Large language models output the next token based on the sequence of tokens that came before it. Each generated token is selected from a "pool" of possible tokens, rather than simply selecting the most probable token (this would lead to boring and repetitive outputs).
The following samplers specify how tokens should be added and selected from the pool. Adjusting these parameters can drastically change how your model behaves.
- Default: 0.8
- Definition: Controls the "creativity" of the model by setting how likely the model is to choose a less probable token.
- Explanation: A very low temperature setting (0 - 0.2) can lead to repetition, as the model will lean towards repeating the previous sequence ("cat cat cat cat"). A very high temperature (2.0 or higher) can lead to nonsensical outputs as the next token will be unrelated to the previous sequence ("cat tree stew"). Typical values are between 0.5 ("cat climbed a tree") and 1.2 ("cat spoke eloquently").
- Default: 0.9
- Definition: Reduces the pool to tokens with a high probability of appearing next (that is, probabilities adding up to the top P value or higher).
- Explaination: Top-p sampling selects the next token from a small group of likely options, rather than considering every possible token. It improves quality by only considering words that have a high chance of being correct. For example, if you set Top P to 0.9, then only the most probable tokens that add up to 90% of the probability mass will be kept in the pool.
- Default: 30
- Definition: The number of high probabilty tokens that are kept in the selection pool.

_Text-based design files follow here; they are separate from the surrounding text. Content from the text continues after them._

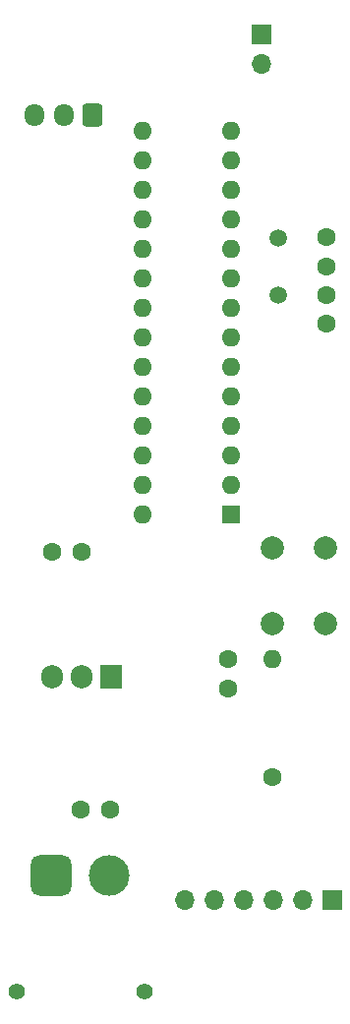
<source format=gbr>
%TF.GenerationSoftware,KiCad,Pcbnew,8.0.8-8.0.8-0~ubuntu24.04.1*%
%TF.CreationDate,2025-02-21T09:49:17+09:00*%
%TF.ProjectId,led01,6c656430-312e-46b6-9963-61645f706362,rev?*%
%TF.SameCoordinates,Original*%
%TF.FileFunction,Soldermask,Bot*%
%TF.FilePolarity,Negative*%
%FSLAX46Y46*%
G04 Gerber Fmt 4.6, Leading zero omitted, Abs format (unit mm)*
G04 Created by KiCad (PCBNEW 8.0.8-8.0.8-0~ubuntu24.04.1) date 2025-02-21 09:49:17*
%MOMM*%
%LPD*%
G01*
G04 APERTURE LIST*
G04 Aperture macros list*
%AMRoundRect*
0 Rectangle with rounded corners*
0 $1 Rounding radius*
0 $2 $3 $4 $5 $6 $7 $8 $9 X,Y pos of 4 corners*
0 Add a 4 corners polygon primitive as box body*
4,1,4,$2,$3,$4,$5,$6,$7,$8,$9,$2,$3,0*
0 Add four circle primitives for the rounded corners*
1,1,$1+$1,$2,$3*
1,1,$1+$1,$4,$5*
1,1,$1+$1,$6,$7*
1,1,$1+$1,$8,$9*
0 Add four rect primitives between the rounded corners*
20,1,$1+$1,$2,$3,$4,$5,0*
20,1,$1+$1,$4,$5,$6,$7,0*
20,1,$1+$1,$6,$7,$8,$9,0*
20,1,$1+$1,$8,$9,$2,$3,0*%
G04 Aperture macros list end*
%ADD10R,1.700000X1.700000*%
%ADD11O,1.700000X1.700000*%
%ADD12C,1.600000*%
%ADD13C,2.000000*%
%ADD14C,1.400000*%
%ADD15RoundRect,0.770000X0.980000X0.980000X-0.980000X0.980000X-0.980000X-0.980000X0.980000X-0.980000X0*%
%ADD16C,3.500000*%
%ADD17R,1.600000X1.600000*%
%ADD18O,1.600000X1.600000*%
%ADD19RoundRect,0.250000X0.600000X0.725000X-0.600000X0.725000X-0.600000X-0.725000X0.600000X-0.725000X0*%
%ADD20O,1.700000X1.950000*%
%ADD21R,1.905000X2.000000*%
%ADD22O,1.905000X2.000000*%
%ADD23C,1.500000*%
G04 APERTURE END LIST*
D10*
%TO.C,J2*%
X122625000Y-51350000D03*
D11*
X122625000Y-53890000D03*
%TD*%
D12*
%TO.C,C1*%
X119725000Y-105150000D03*
X119725000Y-107650000D03*
%TD*%
%TO.C,C4*%
X109525000Y-118050000D03*
X107025000Y-118050000D03*
%TD*%
D13*
%TO.C,SW1*%
X123575000Y-102050000D03*
X123575000Y-95550000D03*
X128075000Y-102050000D03*
X128075000Y-95550000D03*
%TD*%
D14*
%TO.C,J4*%
X112500000Y-133725000D03*
X101500000Y-133725000D03*
D15*
X104500000Y-123725000D03*
D16*
X109500000Y-123725000D03*
%TD*%
D17*
%TO.C,U1*%
X119975000Y-92625000D03*
D18*
X119975000Y-90085000D03*
X119975000Y-87545000D03*
X119975000Y-85005000D03*
X119975000Y-82465000D03*
X119975000Y-79925000D03*
X119975000Y-77385000D03*
X119975000Y-74845000D03*
X119975000Y-72305000D03*
X119975000Y-69765000D03*
X119975000Y-67225000D03*
X119975000Y-64685000D03*
X119975000Y-62145000D03*
X119975000Y-59605000D03*
X112355000Y-59605000D03*
X112355000Y-62145000D03*
X112355000Y-64685000D03*
X112355000Y-67225000D03*
X112355000Y-69765000D03*
X112355000Y-72305000D03*
X112355000Y-74845000D03*
X112355000Y-77385000D03*
X112355000Y-79925000D03*
X112355000Y-82465000D03*
X112355000Y-85005000D03*
X112355000Y-87545000D03*
X112355000Y-90085000D03*
X112355000Y-92625000D03*
%TD*%
D10*
%TO.C,J1*%
X128700000Y-125825000D03*
D11*
X126160000Y-125825000D03*
X123620000Y-125825000D03*
X121080000Y-125825000D03*
X118540000Y-125825000D03*
X116000000Y-125825000D03*
%TD*%
D12*
%TO.C,R1*%
X123500000Y-115255000D03*
D18*
X123500000Y-105095000D03*
%TD*%
D19*
%TO.C,J3*%
X108075000Y-58275000D03*
D20*
X105575000Y-58275000D03*
X103075000Y-58275000D03*
%TD*%
D12*
%TO.C,C5*%
X104575000Y-95875000D03*
X107075000Y-95875000D03*
%TD*%
D21*
%TO.C,U2*%
X109615000Y-106655000D03*
D22*
X107075000Y-106655000D03*
X104535000Y-106655000D03*
%TD*%
D12*
%TO.C,C2*%
X128225000Y-68825000D03*
X128225000Y-71325000D03*
%TD*%
D23*
%TO.C,Y1*%
X124025000Y-73775000D03*
X124025000Y-68875000D03*
%TD*%
D12*
%TO.C,C3*%
X128175000Y-73750000D03*
X128175000Y-76250000D03*
%TD*%
M02*

</source>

- Explanation: If you set Top K to 10, then only the 10 most probable tokens will be kept in the pool. If you set it to 100, then the 100 most probable tokens will be kept in the pool. This is a good way to reduce the size of the pool, but it is less dynamic than Top P.
- Default: 1.0*
- Definition: How heavily a repeated token is penalized.
- Explanation: To avoid unnecessary repetition, repeat penalty looks at past tokens to reduce the probability of selecting a token that has already occured. A value of 1.0 is inactive. Typical values range between 1.0 - 1.2. Faraday defaults repeat penalty to be inactive as it behaves poorly when mirostat is turned on.
- Default: 128
- Definition: The number of trailing tokens in the context to consider when applying the repeat penalty.
- Explanation: Adjust this to determine how far back repetition penalty looks in the context. Increasing this will make outputs more conservative.
- Default: Enabled
- Definition: Mirostat adjusts the Top K dynamically to create a pool of tokens that will lead to a specific level of perplexity, or creativity. Note that Faraday uses Mirostat 2, not Mirostat 1.
- Explanation: Mirostat replaces the static Top K value with a dynamically adjusted Top K that adjusts the size of the token pool to ensure a desired level of creativity. It works well to make model responses sound natural while maintaining creativity. Note that while you can use repetition penalty with Mirostat enabled, we have found that doing so leads the model to quickly devolve into nonsense.
- Default: 0.1
- Definition: Learning rate determines how quickly the entropy (amount of creativity) is adjusted.
- Explanation: A higher learning rate will more quickly correct the entropy of the next token. The authors of the Mirostat paper recommend 0.1, but a value between 0.05 - 0.2 can be used.
- Default: 5.0
- Definition: The desired tau, or perplexity value that mirostat will aim to achieve.
- Explanation: Increasing Mirostat Entropy will increase the perplexity target, leading to less coherent, but more creative output. Lowering the value will be more coherent, but can cause repetition and "boredom". Some sources recommend that you set the entropy based on the size of the model: 5.0 for a 13B model, 6.0 for a 7B model and 4.0 for a 70B model.